#### What you have to do:
Look for the string "Loma" in the listing below and copy every line in which it appears.

#### The records:
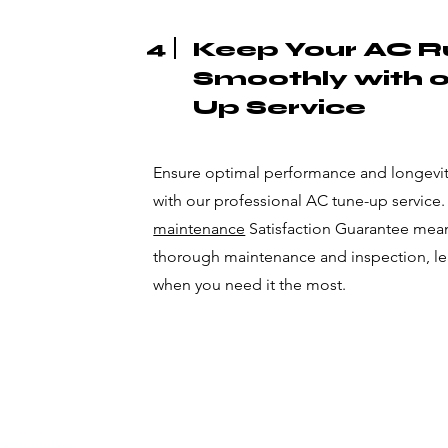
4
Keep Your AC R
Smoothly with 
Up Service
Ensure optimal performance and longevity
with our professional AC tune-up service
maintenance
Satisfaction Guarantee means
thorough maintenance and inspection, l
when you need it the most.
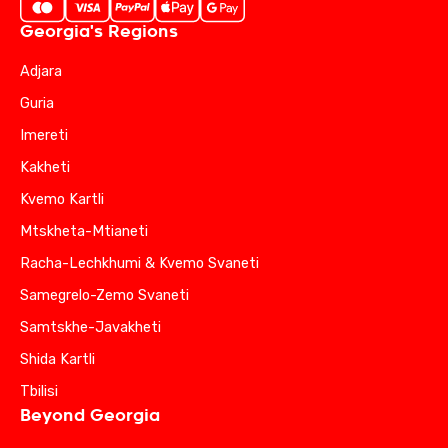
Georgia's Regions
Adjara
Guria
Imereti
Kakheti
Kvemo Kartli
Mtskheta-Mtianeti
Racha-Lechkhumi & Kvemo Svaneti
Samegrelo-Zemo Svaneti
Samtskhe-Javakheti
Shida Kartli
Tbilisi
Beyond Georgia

--

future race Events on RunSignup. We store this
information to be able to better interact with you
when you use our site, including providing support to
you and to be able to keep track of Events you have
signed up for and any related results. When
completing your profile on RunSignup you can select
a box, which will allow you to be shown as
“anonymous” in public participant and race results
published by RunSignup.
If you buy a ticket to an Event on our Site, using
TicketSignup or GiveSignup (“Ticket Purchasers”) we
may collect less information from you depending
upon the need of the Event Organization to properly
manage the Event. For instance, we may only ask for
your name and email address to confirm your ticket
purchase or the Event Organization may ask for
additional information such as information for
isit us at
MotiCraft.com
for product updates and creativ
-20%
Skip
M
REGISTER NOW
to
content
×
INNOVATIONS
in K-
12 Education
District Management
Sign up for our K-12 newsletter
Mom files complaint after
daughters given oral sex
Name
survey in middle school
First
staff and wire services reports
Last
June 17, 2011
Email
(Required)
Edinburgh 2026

---

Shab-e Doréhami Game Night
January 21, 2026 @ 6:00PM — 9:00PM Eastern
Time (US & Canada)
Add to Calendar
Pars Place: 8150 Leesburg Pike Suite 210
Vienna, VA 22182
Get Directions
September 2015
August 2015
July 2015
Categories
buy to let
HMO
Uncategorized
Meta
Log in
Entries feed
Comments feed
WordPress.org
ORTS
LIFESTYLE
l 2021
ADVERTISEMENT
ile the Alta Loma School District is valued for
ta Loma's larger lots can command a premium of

#### Answer space:
ile the Alta Loma School District is valued for
ta Loma's larger lots can command a premium of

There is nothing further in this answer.